Piéger ses oeuvres pour se protéger contre l’exploitation illégale des IA.
- prescillalaz
- 16 févr. 2024
- 3 min de lecture
Les noms de 16 000 artistes spoliés par le générateur d’images Midjourney ont fuité. Parmi eux figurent Damien Hirst, Yayoi Kusama, Jean-Michel Basquiat, Anish Kapoor ou encore notre Street artiste national C215. Leurs œuvres ont été exploitées illégalement pour entraîner ce modèle d’IA et c’est grâce à l’envoi, par erreur, d’un mail contenant le lien d’un Google doc que le pot aux roses à été découvert.
Afin de protéger les artistes, dont les œuvres sont majoritairement utilisées par les IA sans autorisation ni rémunération du créateur, des développeurs se sont mobilisés pour proposer des outils technologiques qui permettent de protéger les œuvres humaines des intelligences artificielles génératives. Ces outils protecteurs sont aussi capables de saboter le fonctionnement des intelligences artificielles au point de les discréditer auprès de leurs utilisateurs.
***
→ **Consigne**
Prolongez le texte ci-dessus sur la protection des œuvres d'art face aux IA, en reprenant juste après sa dernière phrase.

→ **Enregistrements de données**
***
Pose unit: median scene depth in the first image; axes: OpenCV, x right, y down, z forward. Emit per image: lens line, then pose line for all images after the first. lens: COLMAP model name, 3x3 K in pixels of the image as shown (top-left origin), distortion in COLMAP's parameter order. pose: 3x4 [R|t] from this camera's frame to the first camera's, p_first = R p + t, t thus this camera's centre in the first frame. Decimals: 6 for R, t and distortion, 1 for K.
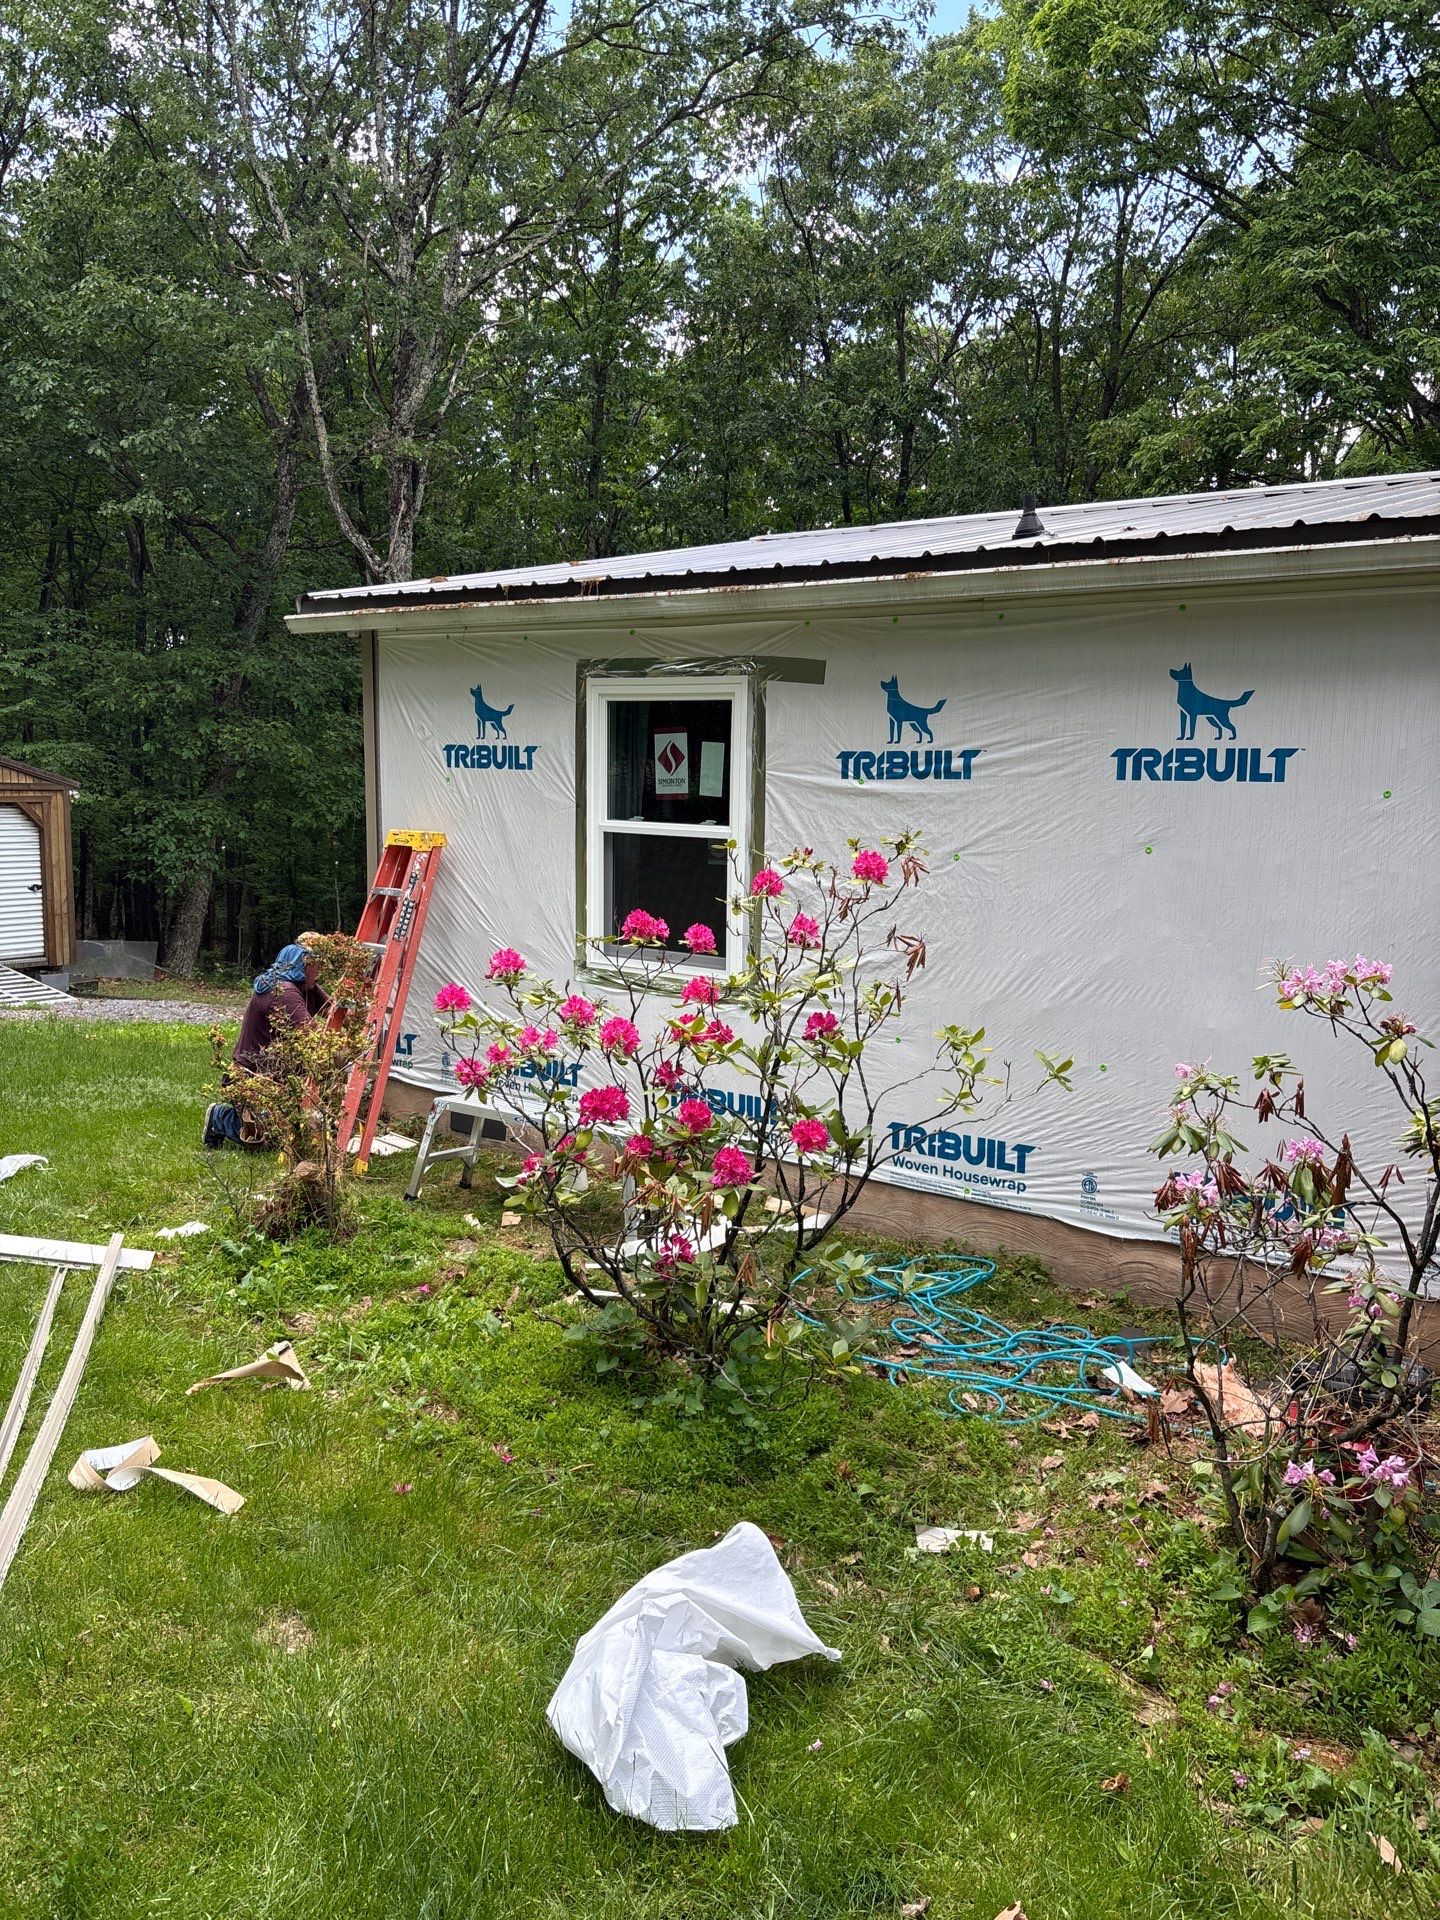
lens RADIAL K [[1447.7, 0, 761.1], [0, 1447.7, 950.5], [0, 0, 1]] dist [0.126255, -0.208911]
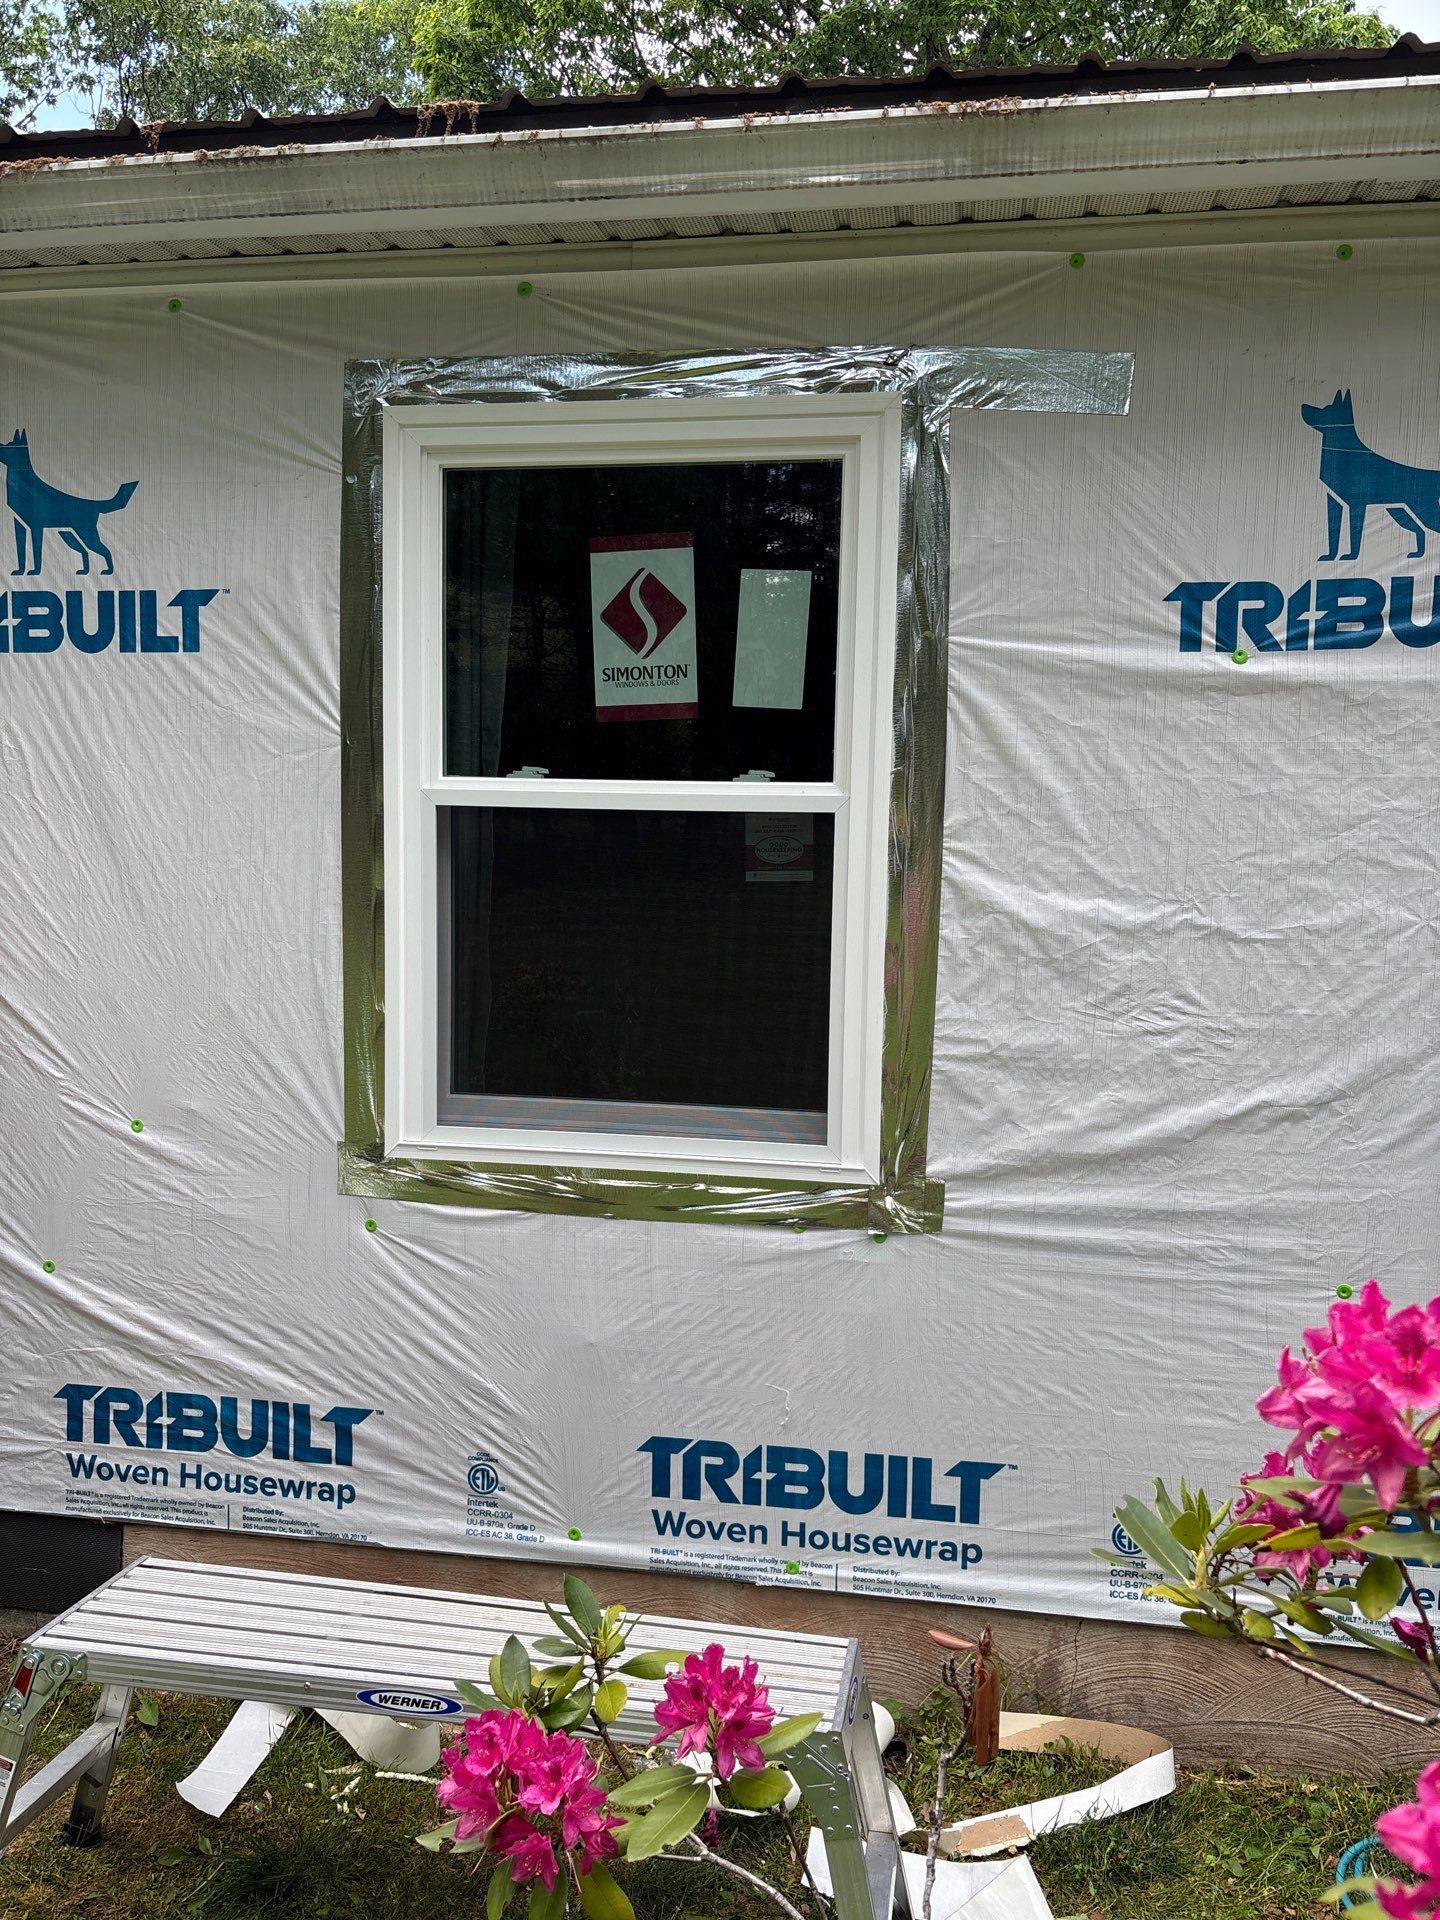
lens RADIAL K [[1395.4, 0, 720.0], [0, 1395.4, 960.0], [0, 0, 1]] dist [0.155693, -0.222807]
pose [[0.898076, -0.018204, 0.439463, -0.218774], [0.046511, 0.997472, -0.053730, -0.017991], [-0.437374, 0.068694, 0.896652, 0.674298]]
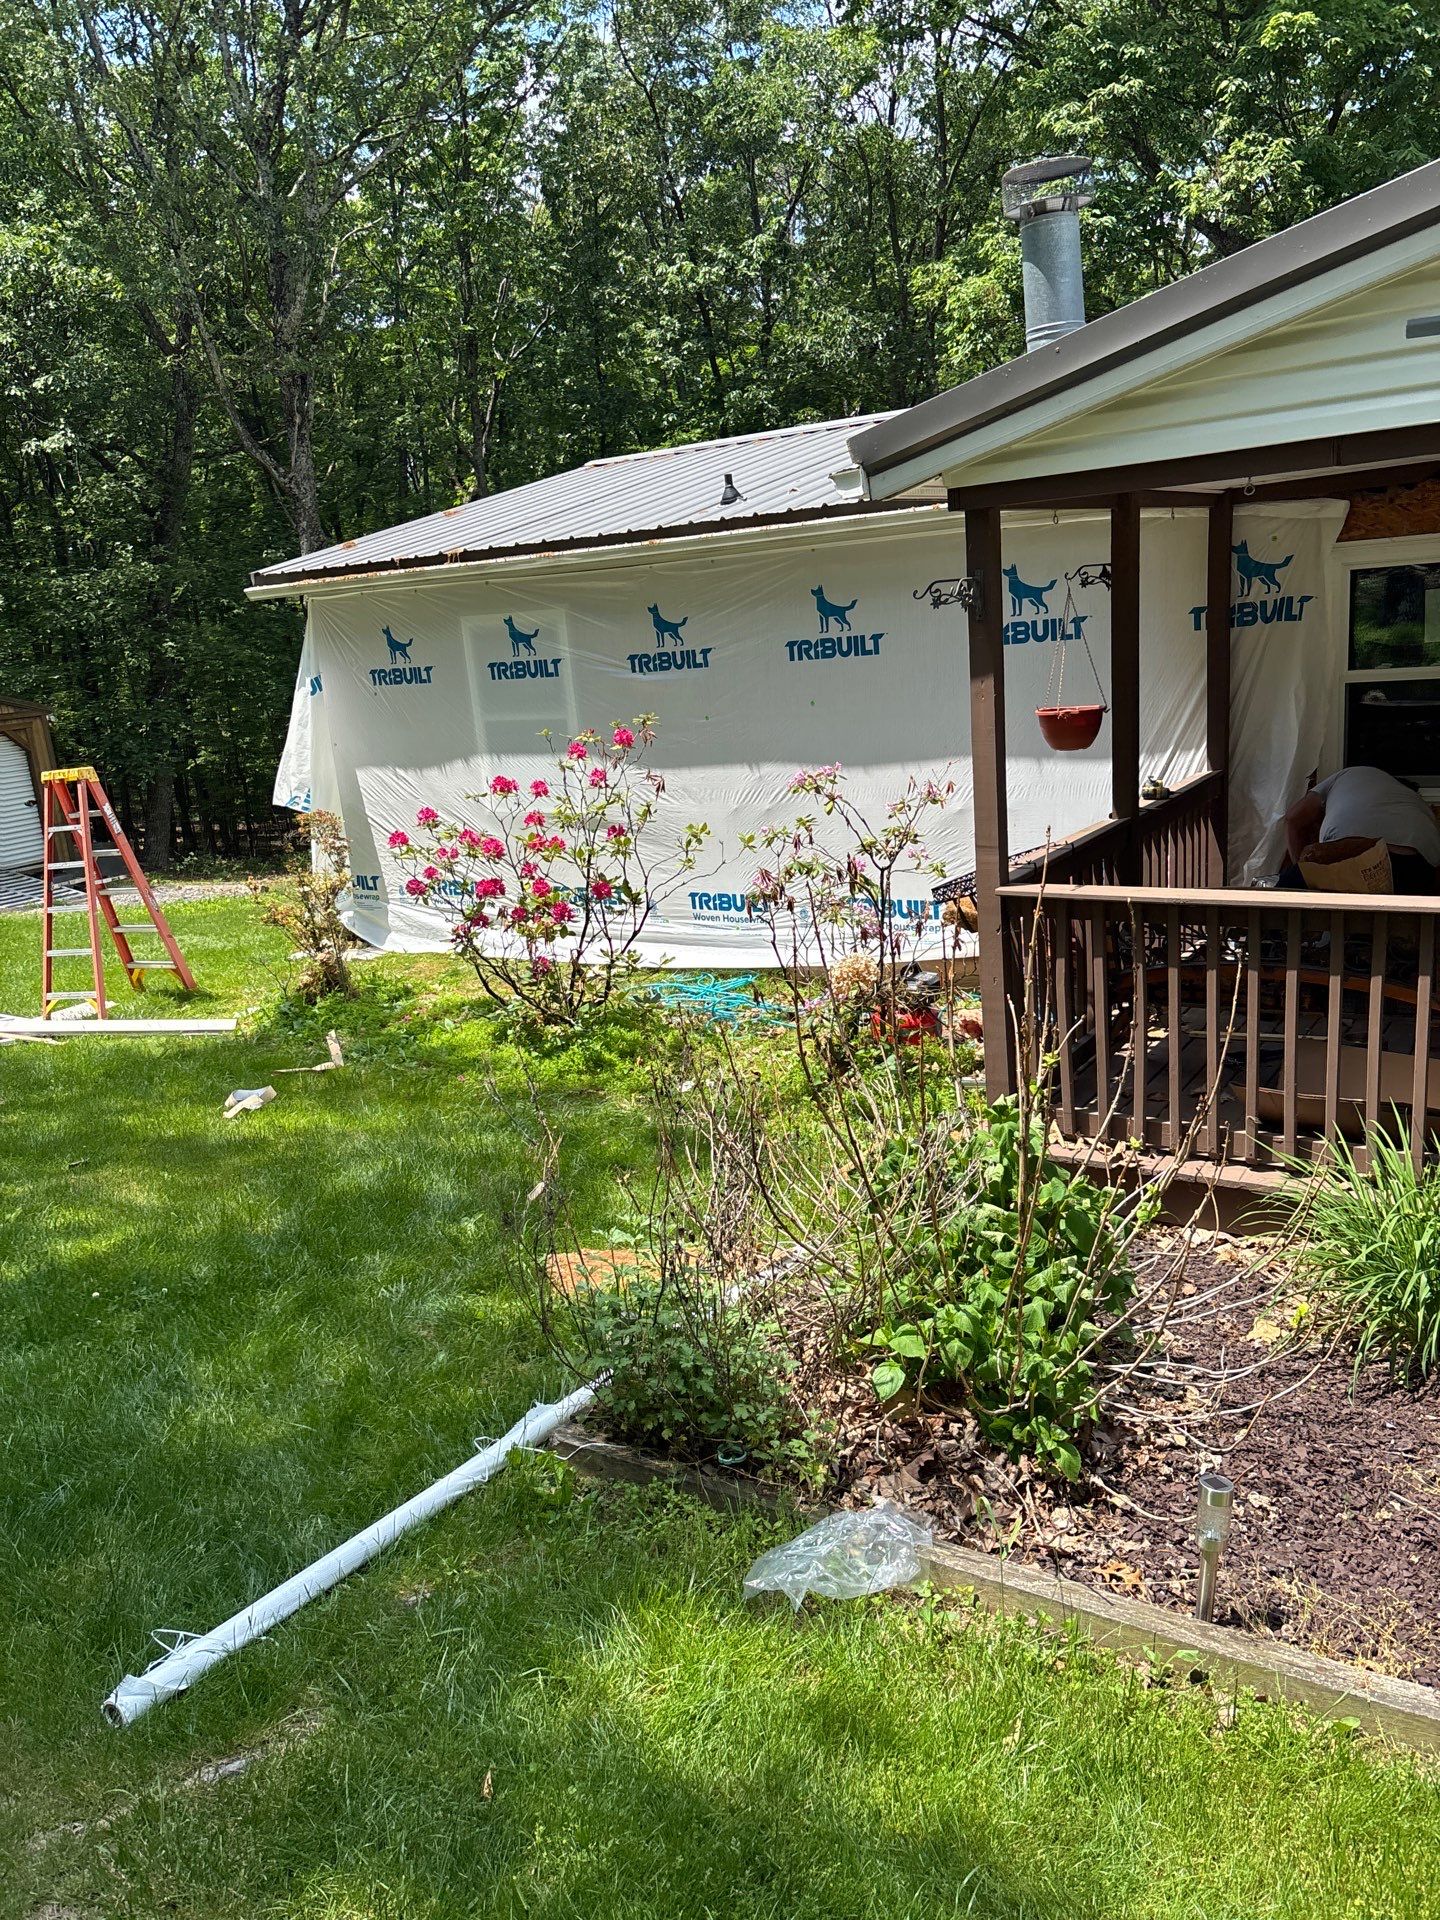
lens RADIAL K [[1395.4, 0, 720.0], [0, 1395.4, 960.0], [0, 0, 1]] dist [0.155693, -0.222807]
pose [[0.993812, -0.111069, -0.000683, 0.109005], [0.110344, 0.986584, 0.120317, 0.011526], [-0.012690, -0.119648, 0.992735, -0.482798]]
***
→ **Réponse**
À présent, faisons un tour d’horizon des armes high-tech mises à la disposition des auteurs et de leurs ayants droit.

Glaze : L'embrouilleur
Une équipe de chercheurs de l’Université de Chicago a développé un programme baptisé « Glaze » et qui a déjà été téléchargé plus d’un million de fois. Glaze ajoute aux œuvres des pixels invisibles à l'œil humain pour perturber le travail de l'IA. Ces pixels vont flouter l’image dès qu’une intelligence artificielle voudra l’utiliser.
Have I Been Trained ? : Le détective
Ce logiciel permet aux artistes de savoir si leurs œuvres ont été utilisées, pour ne pas dire « pillées », pour alimenter la base de données d’un logiciel d’IA générative. C’est une étape qui permet aux artistes de reprendre un certain contrôle sur la manière dont leur travail est utilisé par les systèmes d'intelligence artificielle.
Sa fonction principale est de vérifier si leurs créations ont été utilisées pour alimenter et entraîner des outils d'IA. Les utilisateurs pourront aussi demander à ce que leur travail soit exclu des données d’entraînement.
Nightshade : L’illusionniste
Ce logiciel représente un grand pas en faveur de la protection des droits de propriété intellectuelle.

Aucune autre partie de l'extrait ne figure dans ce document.